> **TASK OBJECTIVE**
Your reply should be a single number, the count of lines in the records that contain "Sample".

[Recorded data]
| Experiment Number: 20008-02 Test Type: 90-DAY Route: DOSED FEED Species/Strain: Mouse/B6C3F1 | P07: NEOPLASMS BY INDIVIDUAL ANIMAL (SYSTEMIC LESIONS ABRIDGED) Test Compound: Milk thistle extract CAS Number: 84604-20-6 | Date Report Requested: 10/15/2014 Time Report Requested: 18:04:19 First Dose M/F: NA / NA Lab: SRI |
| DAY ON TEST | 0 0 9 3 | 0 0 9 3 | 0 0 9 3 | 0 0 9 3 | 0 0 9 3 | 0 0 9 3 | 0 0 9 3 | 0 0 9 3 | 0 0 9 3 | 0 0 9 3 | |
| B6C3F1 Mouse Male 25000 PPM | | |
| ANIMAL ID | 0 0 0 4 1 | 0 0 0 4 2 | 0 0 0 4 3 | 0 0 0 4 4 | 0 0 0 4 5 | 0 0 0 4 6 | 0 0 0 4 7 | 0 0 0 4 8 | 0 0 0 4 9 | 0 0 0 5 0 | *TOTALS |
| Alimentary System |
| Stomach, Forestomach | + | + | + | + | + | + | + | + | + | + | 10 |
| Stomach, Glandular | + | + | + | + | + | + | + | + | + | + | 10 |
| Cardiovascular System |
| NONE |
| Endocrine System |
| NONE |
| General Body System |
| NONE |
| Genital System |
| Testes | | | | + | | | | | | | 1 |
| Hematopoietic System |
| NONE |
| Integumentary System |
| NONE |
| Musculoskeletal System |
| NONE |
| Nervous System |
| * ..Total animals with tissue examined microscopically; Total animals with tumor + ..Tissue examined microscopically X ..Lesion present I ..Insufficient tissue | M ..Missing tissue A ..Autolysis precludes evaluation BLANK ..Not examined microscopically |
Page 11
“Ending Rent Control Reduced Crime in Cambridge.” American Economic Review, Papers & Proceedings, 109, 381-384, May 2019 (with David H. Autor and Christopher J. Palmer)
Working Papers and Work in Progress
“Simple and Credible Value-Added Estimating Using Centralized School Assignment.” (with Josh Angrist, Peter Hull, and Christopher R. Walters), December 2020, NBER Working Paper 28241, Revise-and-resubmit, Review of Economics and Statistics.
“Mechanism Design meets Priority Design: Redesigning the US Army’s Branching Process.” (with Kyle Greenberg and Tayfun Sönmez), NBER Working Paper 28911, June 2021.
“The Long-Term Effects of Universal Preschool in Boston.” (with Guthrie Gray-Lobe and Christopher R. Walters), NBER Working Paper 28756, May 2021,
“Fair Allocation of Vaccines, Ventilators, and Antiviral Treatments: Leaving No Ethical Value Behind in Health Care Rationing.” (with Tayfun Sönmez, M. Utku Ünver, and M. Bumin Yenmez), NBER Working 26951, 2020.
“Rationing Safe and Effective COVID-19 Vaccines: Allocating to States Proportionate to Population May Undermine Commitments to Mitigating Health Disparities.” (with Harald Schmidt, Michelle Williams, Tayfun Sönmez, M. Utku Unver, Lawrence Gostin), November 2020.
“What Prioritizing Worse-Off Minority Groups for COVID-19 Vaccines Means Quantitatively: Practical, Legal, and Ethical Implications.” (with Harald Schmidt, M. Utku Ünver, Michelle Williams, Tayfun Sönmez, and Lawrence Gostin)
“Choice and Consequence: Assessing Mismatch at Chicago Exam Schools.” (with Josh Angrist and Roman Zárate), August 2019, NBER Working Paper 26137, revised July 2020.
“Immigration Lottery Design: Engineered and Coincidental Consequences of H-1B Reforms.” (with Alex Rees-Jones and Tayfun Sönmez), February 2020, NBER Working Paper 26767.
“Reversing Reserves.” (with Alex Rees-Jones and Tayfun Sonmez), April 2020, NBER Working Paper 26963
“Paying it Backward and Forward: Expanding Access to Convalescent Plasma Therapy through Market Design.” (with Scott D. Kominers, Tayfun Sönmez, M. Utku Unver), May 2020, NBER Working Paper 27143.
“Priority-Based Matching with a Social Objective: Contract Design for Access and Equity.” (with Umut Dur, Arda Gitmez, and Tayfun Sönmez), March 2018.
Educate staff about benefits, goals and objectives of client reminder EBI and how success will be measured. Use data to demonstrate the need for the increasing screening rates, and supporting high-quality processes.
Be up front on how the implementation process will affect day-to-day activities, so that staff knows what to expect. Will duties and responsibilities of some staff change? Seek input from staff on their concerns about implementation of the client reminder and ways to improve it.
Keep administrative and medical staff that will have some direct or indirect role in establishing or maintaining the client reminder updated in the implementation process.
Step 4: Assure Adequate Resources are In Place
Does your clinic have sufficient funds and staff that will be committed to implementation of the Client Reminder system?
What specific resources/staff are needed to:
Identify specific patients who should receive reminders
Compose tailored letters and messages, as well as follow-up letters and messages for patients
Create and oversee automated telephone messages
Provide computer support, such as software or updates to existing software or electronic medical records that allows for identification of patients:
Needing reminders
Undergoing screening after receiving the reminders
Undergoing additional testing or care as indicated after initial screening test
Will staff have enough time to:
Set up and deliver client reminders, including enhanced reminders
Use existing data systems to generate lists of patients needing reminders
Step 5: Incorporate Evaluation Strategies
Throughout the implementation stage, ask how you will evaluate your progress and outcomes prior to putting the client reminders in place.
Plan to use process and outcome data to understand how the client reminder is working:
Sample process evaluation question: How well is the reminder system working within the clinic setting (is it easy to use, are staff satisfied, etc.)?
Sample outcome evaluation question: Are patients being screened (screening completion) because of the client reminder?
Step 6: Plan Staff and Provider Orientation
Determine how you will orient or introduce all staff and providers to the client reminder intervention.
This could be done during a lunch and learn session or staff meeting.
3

> **REPLY**
2